Prices are projected to increase marginally for milk, while prices are set to rise about 4% in the cases of cattle and lambs.
Pig prices are set to fall by 10% as a result of reduced demand for EU pigmeat exports. International prices for cereals at harvest 2021 are expected to be slightly lower than 2020 harvest prices overall, due to increases in supply.
In terms of farm inputs, there are a few cost pressures emerging in 2021, notably for fertiliser and to a lesser extent feed. Overall, costs of production are forecast to increase slightly.
Teagasc stated that income movements on dairy and cattle farms should be fairly limited in 2021.
Cattle finishing and suckler systems should see an increase in income of 3% to 6%, with higher production costs being offset by higher cattle prices.

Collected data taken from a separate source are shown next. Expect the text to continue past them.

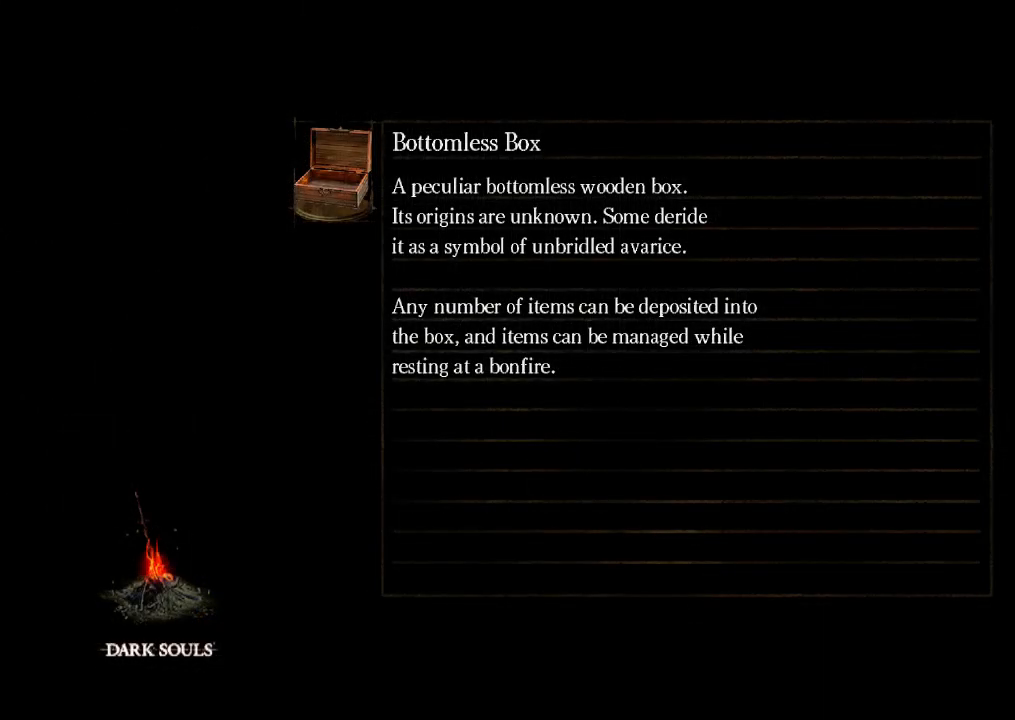
Gameplay with a controller (Xbox layout); each line is a JSON object with the inputs held at the frame after it. "events" lists button and stick changes between this image and that frame as [ms after this image, input, new state], when the widget could be followed in between. Not read: DPAD_DOWN DPAD_UP L3 R3.
{"buttons": [], "left_stick": "up", "right_stick": "center", "events": []}
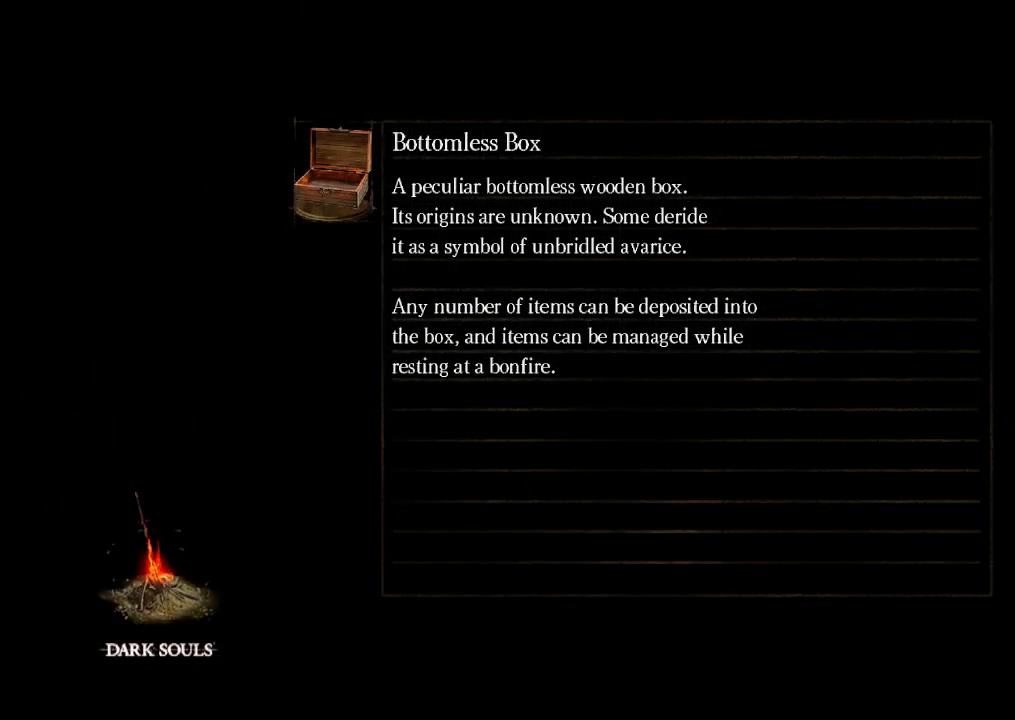
{"buttons": [], "left_stick": "up", "right_stick": "center", "events": []}
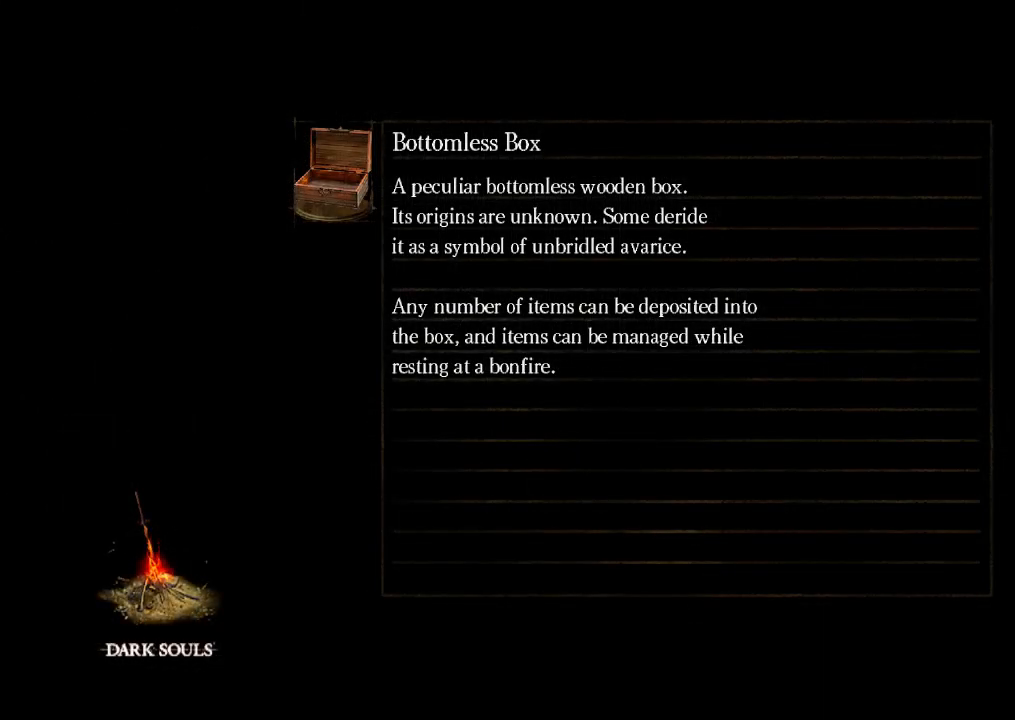
{"buttons": [], "left_stick": "up", "right_stick": "center", "events": []}
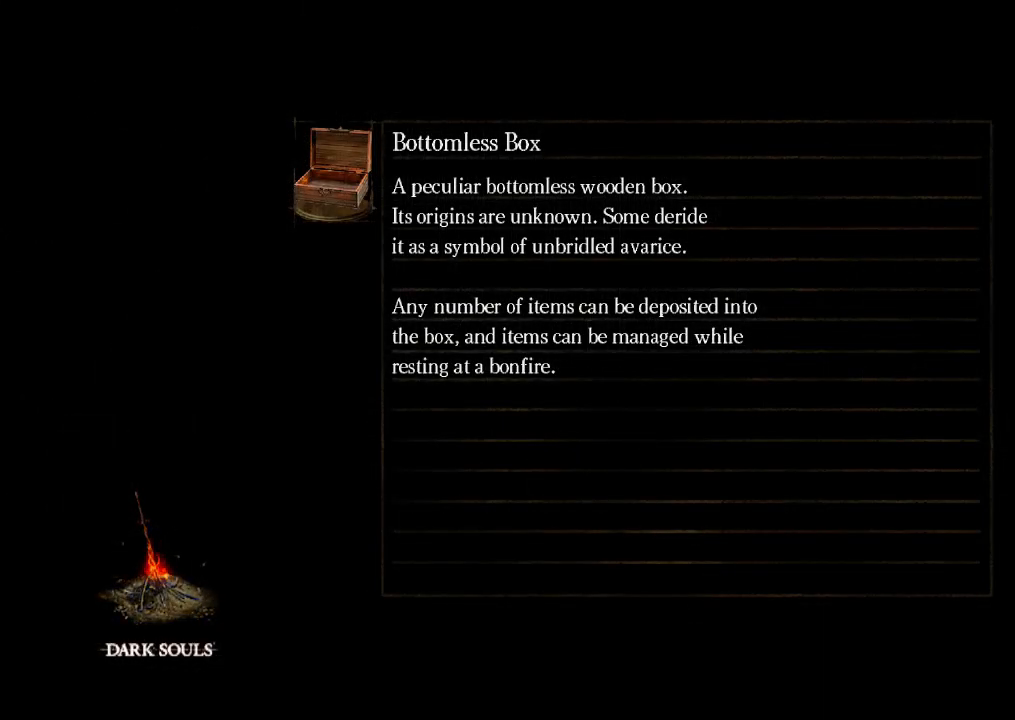
{"buttons": [], "left_stick": "up", "right_stick": "center", "events": []}
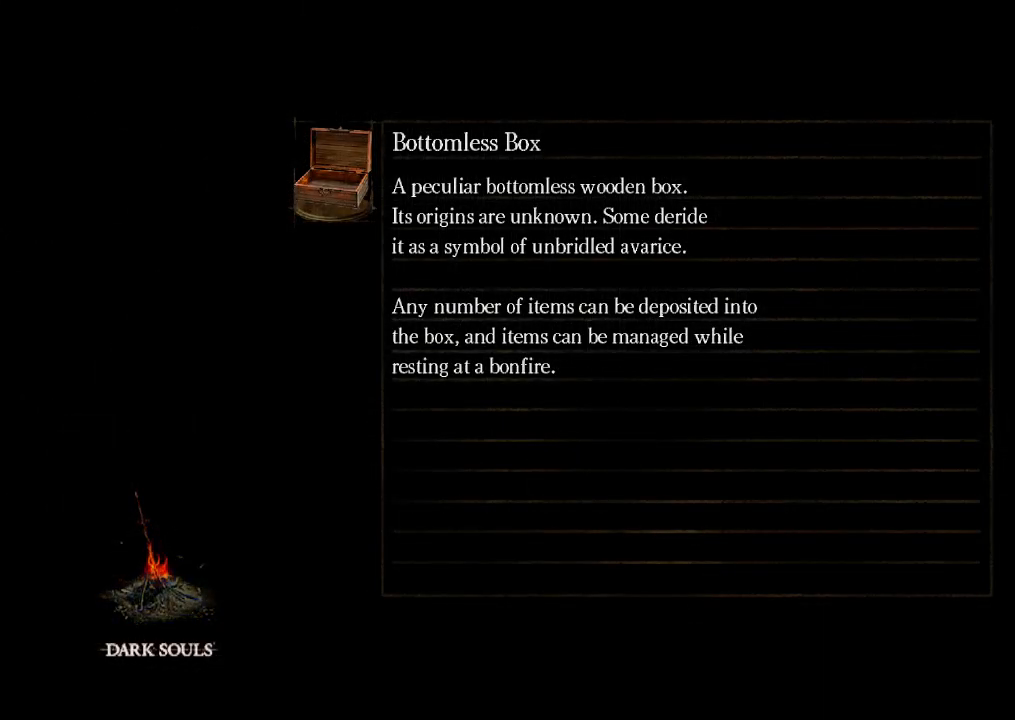
{"buttons": [], "left_stick": "up", "right_stick": "center"}
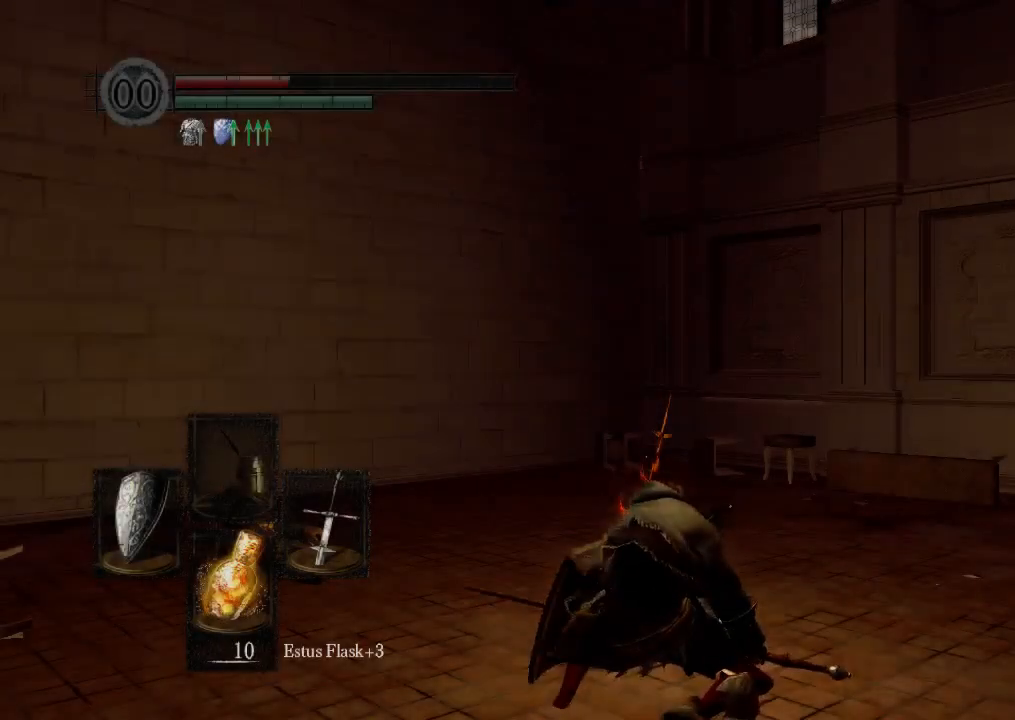
{"buttons": [], "left_stick": "center", "right_stick": "center", "events": [[33, "left_stick", "center"]]}
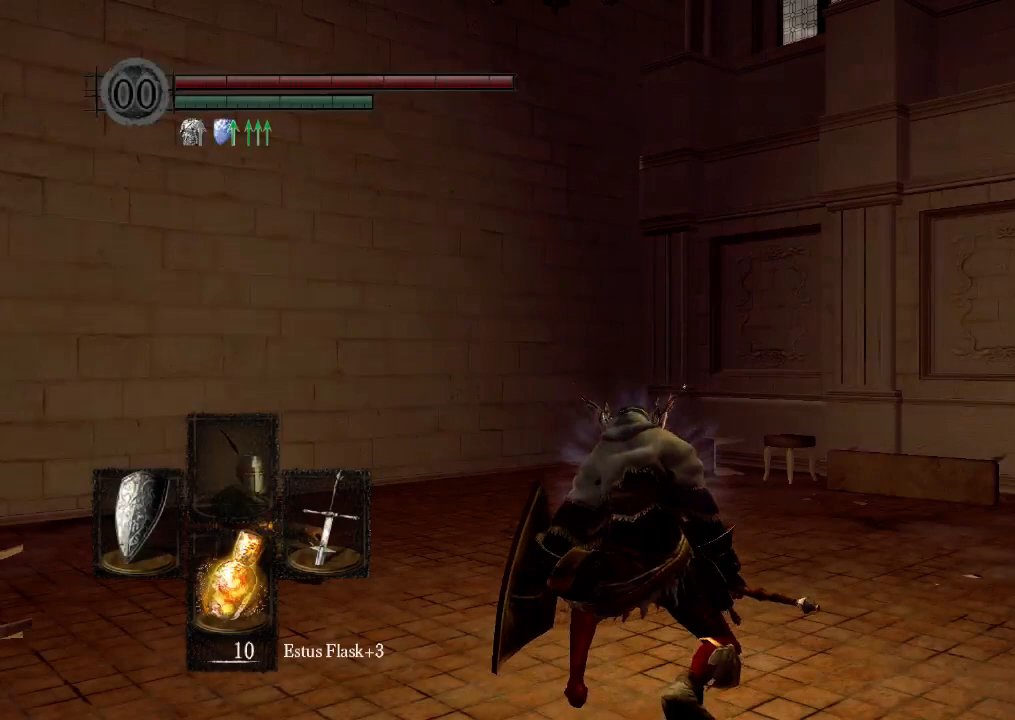
{"buttons": [], "left_stick": "center", "right_stick": "center", "events": []}
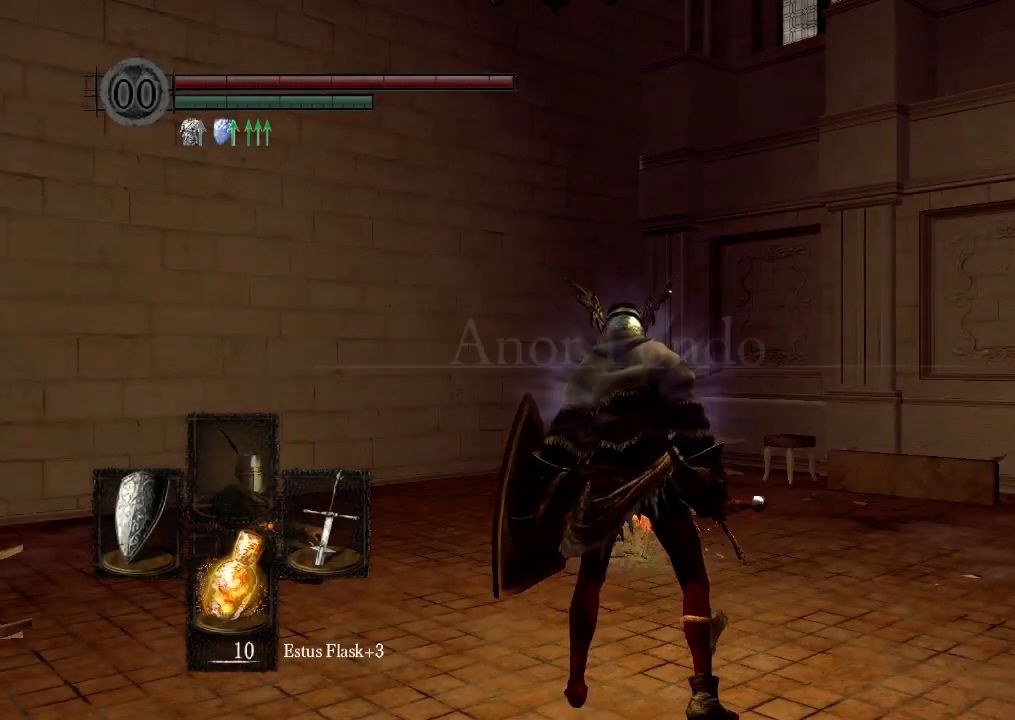
{"buttons": [], "left_stick": "center", "right_stick": "center", "events": []}
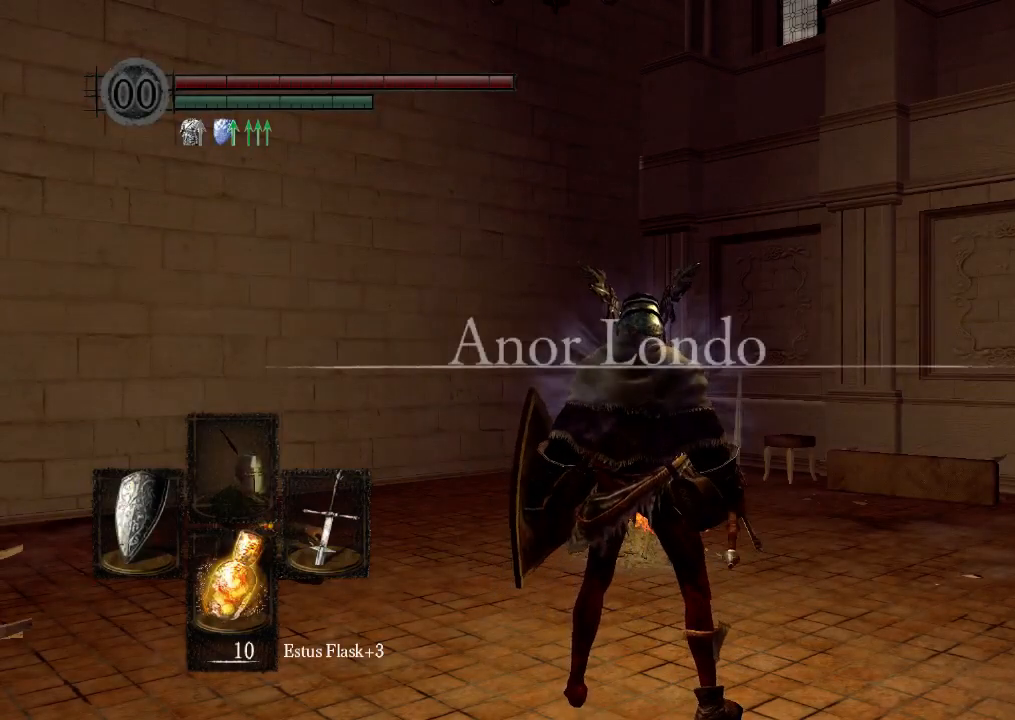
{"buttons": [], "left_stick": "center", "right_stick": "center", "events": []}
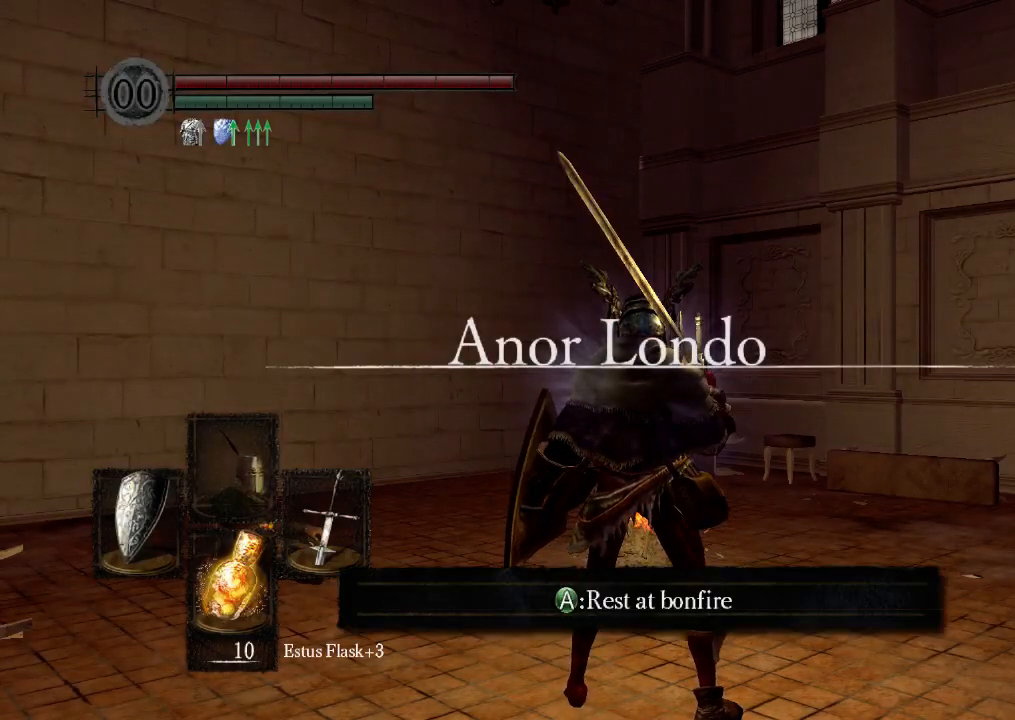
{"buttons": [], "left_stick": "center", "right_stick": "center", "events": []}
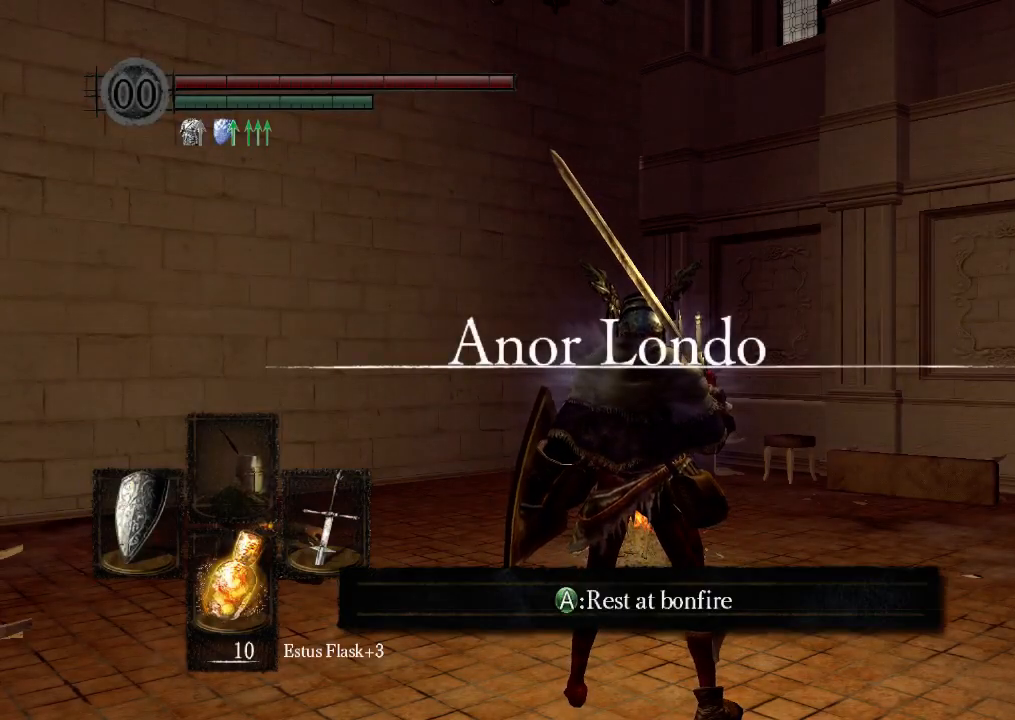
{"buttons": [], "left_stick": "center", "right_stick": "center", "events": []}
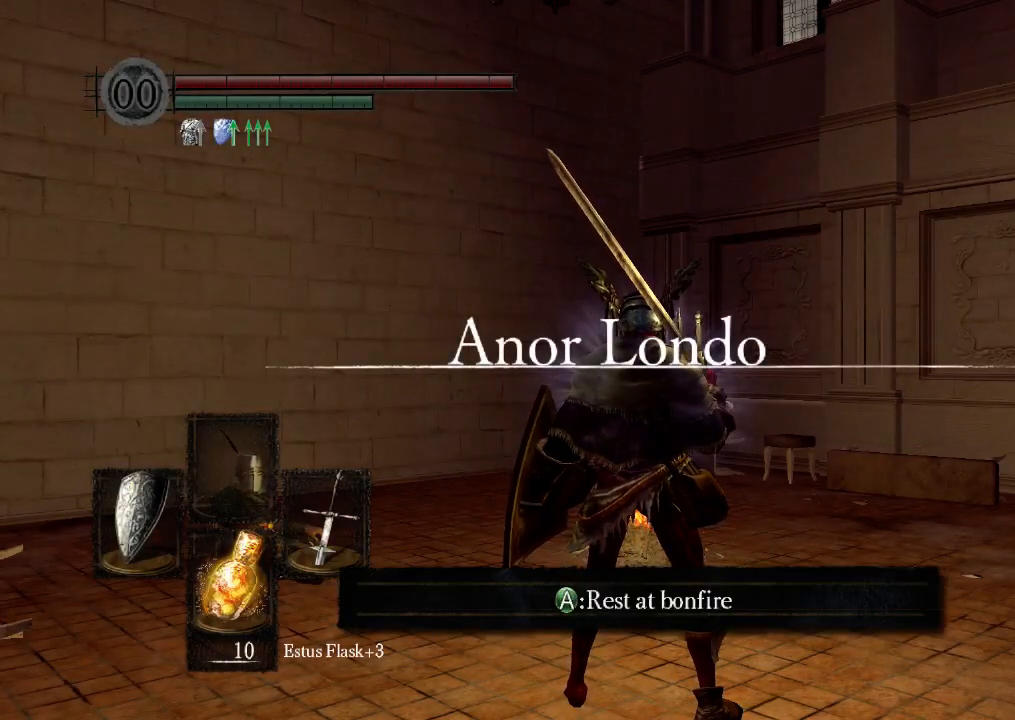
{"buttons": [], "left_stick": "center", "right_stick": "center", "events": []}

On dairy farms, a marginal increase in milk prices, coupled with an increase in milk output should be sufficient to offset higher productions costs. Therefore, the average dairy farm income in 2021 is likely to be unchanged on the estimated 2020 level.
With Irish lamb prices expected to increase, the average sheep farm income is forecast to increase by 6% in 2021, with many sheep farms also forecast to benefit from price improvements for their secondary cattle enterprises.
Tillage farms should see a significant improvement in farm income in 2021. The main drivers of this increase will be a higher level of cereal production, additional income from secondary beef enterprises present on many of these farms and a pilot straw chopping scheme.
Collectively these factors could be sufficient to increase tillage farm incomes by 17% in 2021.